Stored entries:
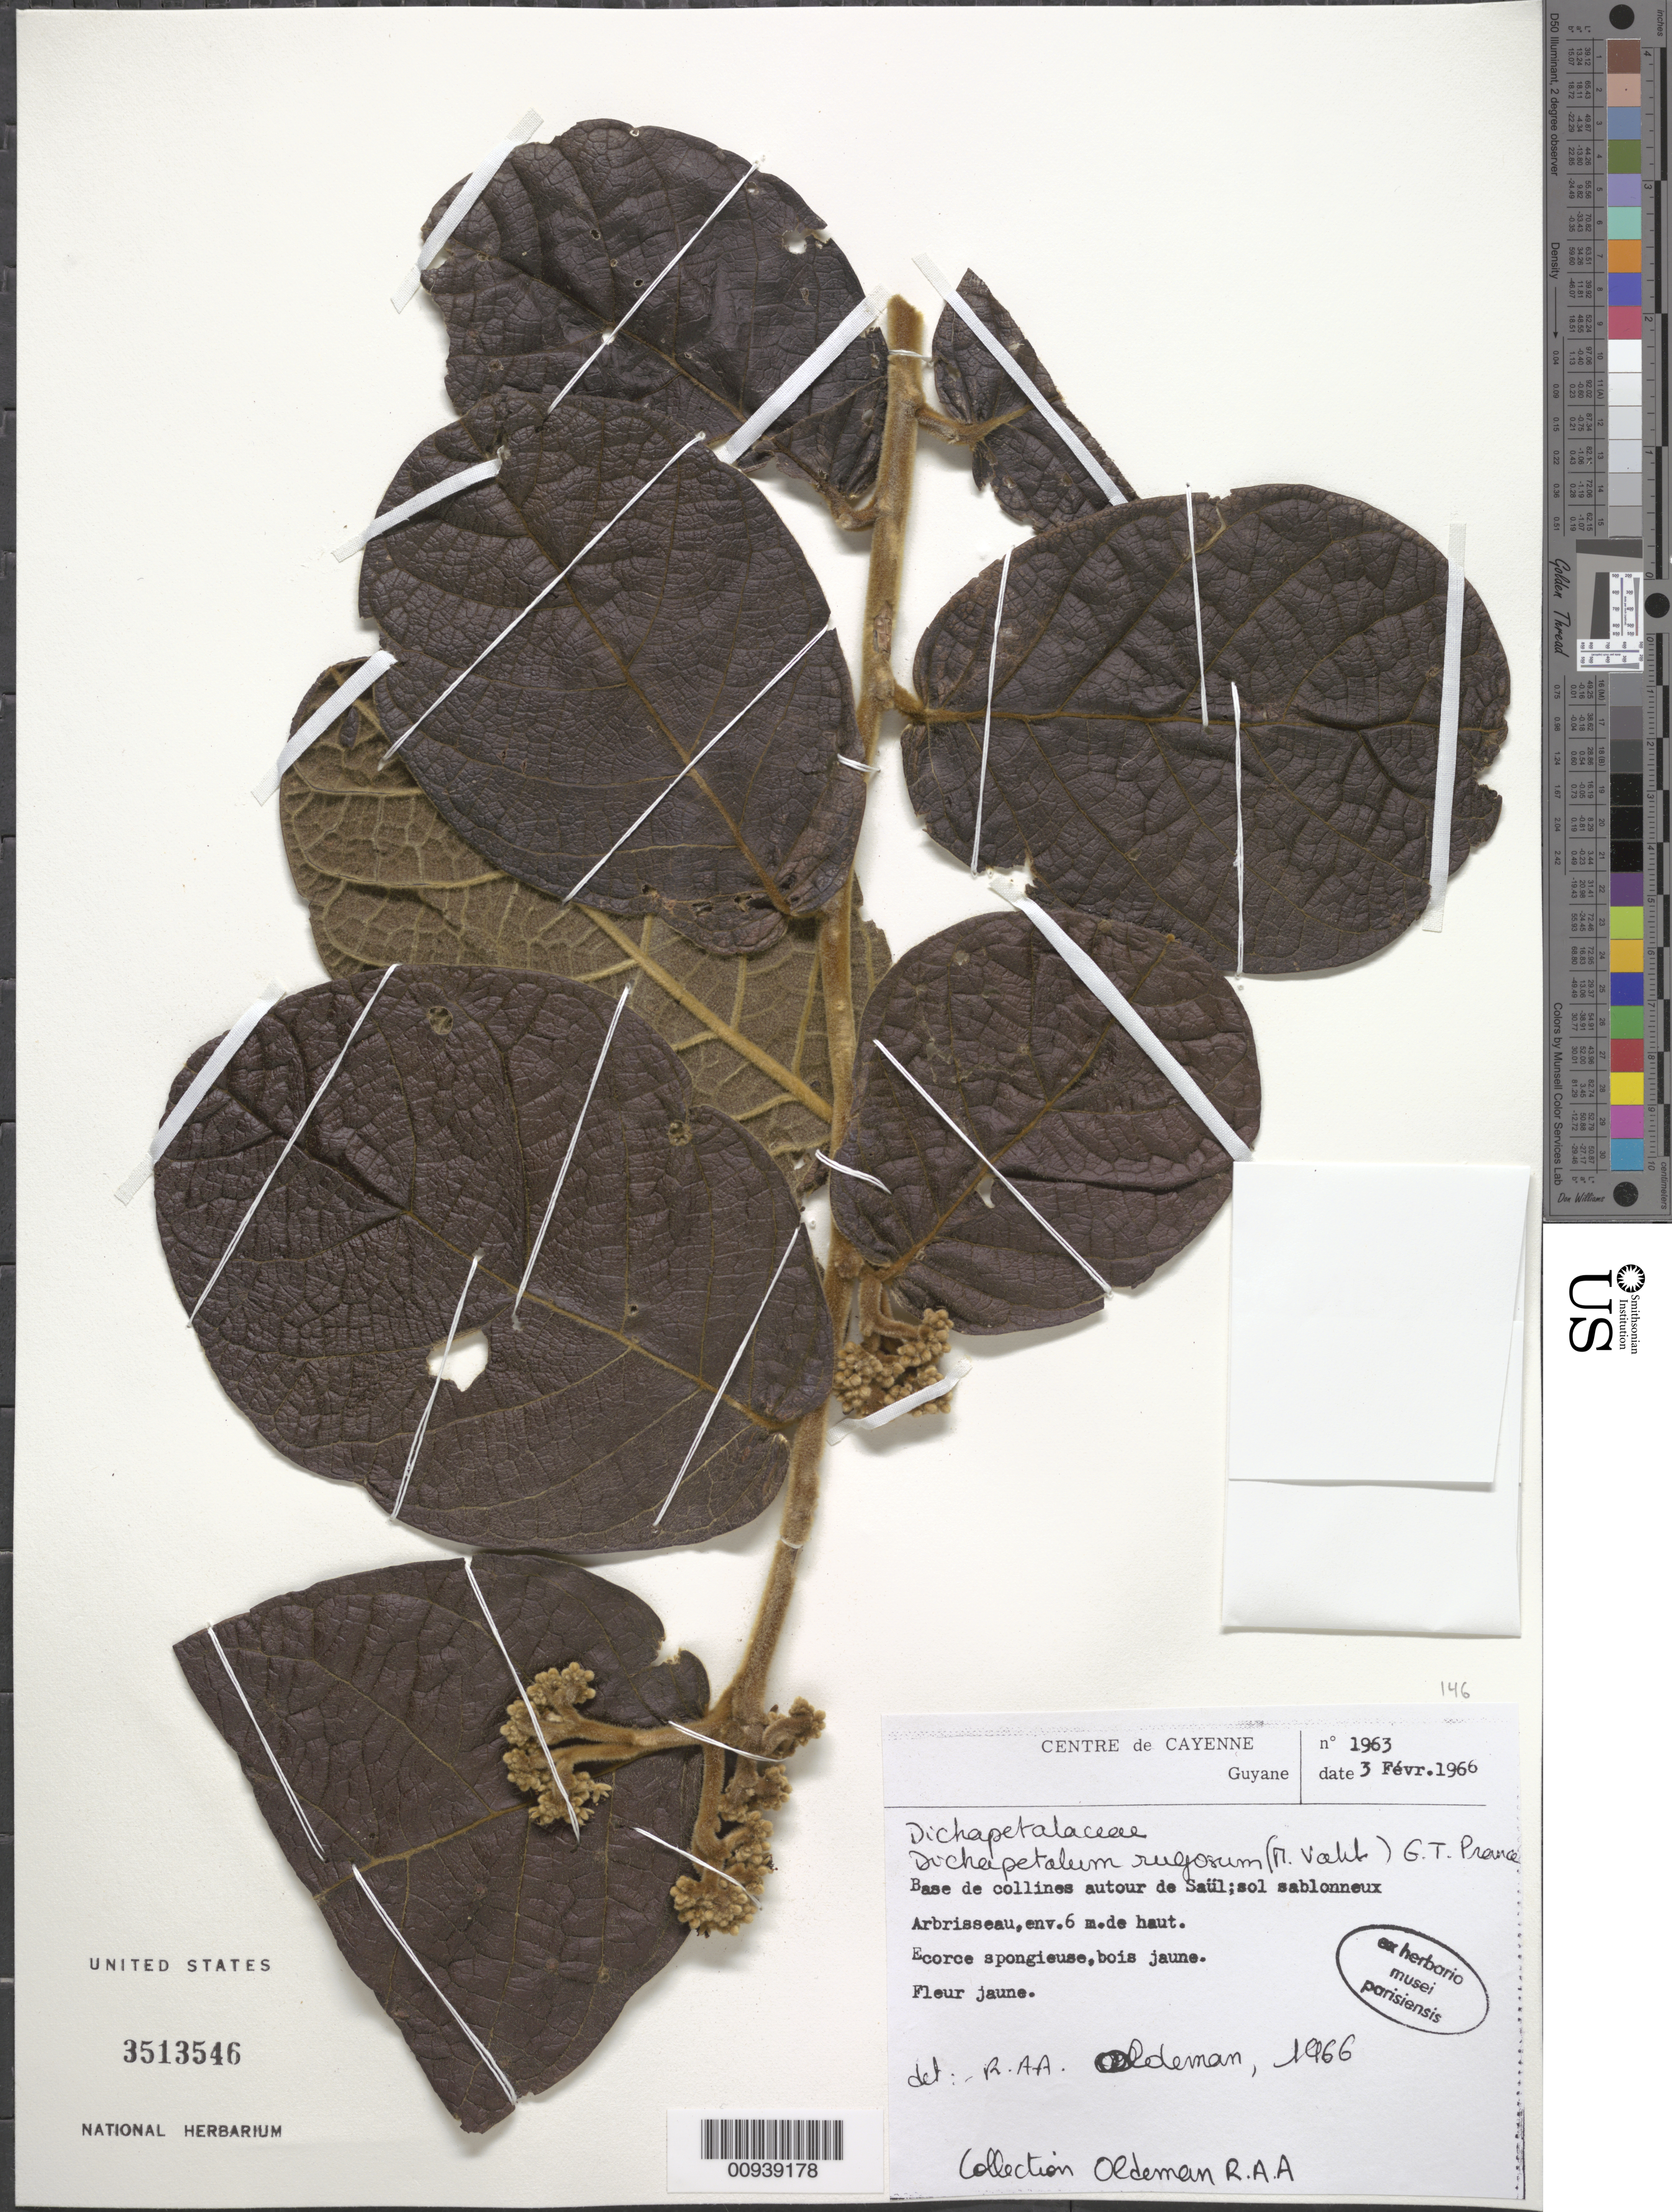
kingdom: Plantae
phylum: Tracheophyta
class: Magnoliopsida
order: Malpighiales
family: Dichapetalaceae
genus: Dichapetalum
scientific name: Dichapetalum rugosum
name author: (Vahl) Prance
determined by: Oldeman, R. A. A.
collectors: R. Oldeman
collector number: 1963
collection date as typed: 3-Feb-66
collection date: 1966-02-03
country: French Guiana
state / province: Saint-Laurent-du-Maroni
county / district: Saül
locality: Saül, vic.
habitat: Base de collines; sol sablonneux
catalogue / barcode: US 3513546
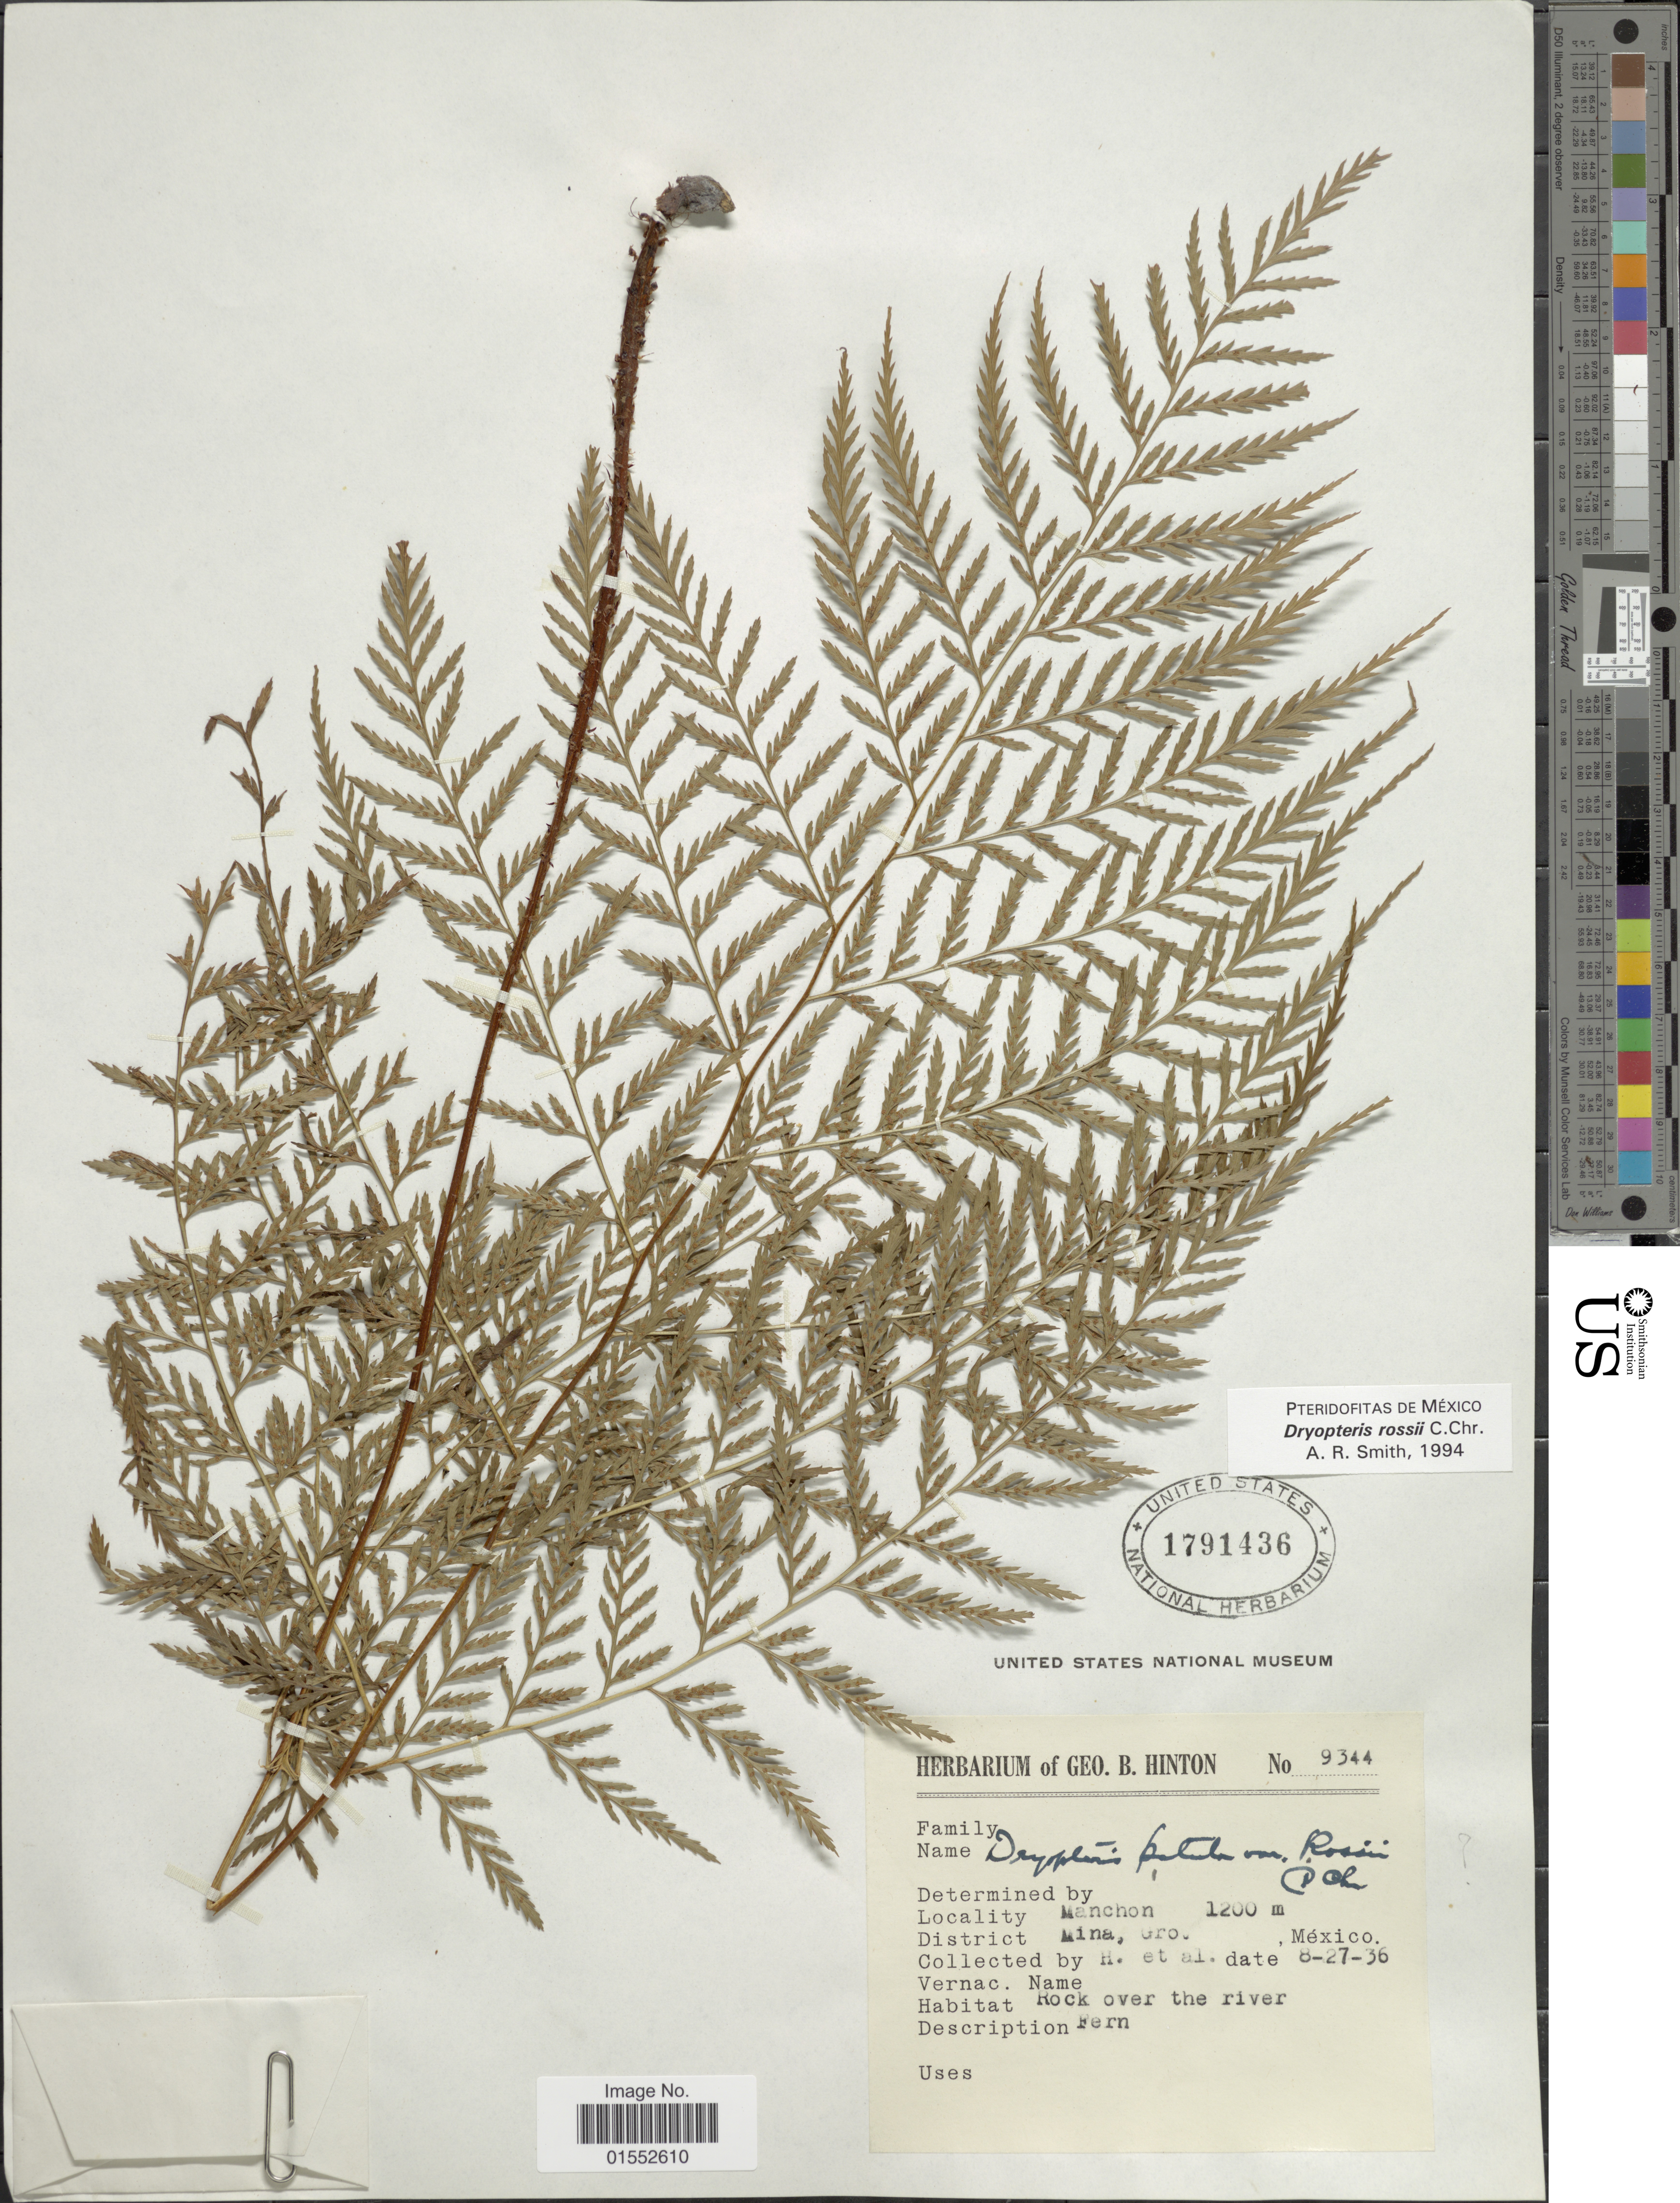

WHAT THE TASK REQUIRES:
Return all of the lines above verbatim, leaving out the pictures.

TASK ANSWER:
kingdom: Plantae
phylum: Tracheophyta
class: Magnoliopsida
order: Malpighiales
family: Dichapetalaceae
genus: Dichapetalum
scientific name: Dichapetalum rugosum
name author: (Vahl) Prance
determined by: Oldeman, R. A. A.
collectors: R. Oldeman
collector number: 1963
collection date as typed: 3-Feb-66
collection date: 1966-02-03
country: French Guiana
state / province: Saint-Laurent-du-Maroni
county / district: Saül
locality: Saül, vic.
habitat: Base de collines; sol sablonneux
catalogue / barcode: US 3513546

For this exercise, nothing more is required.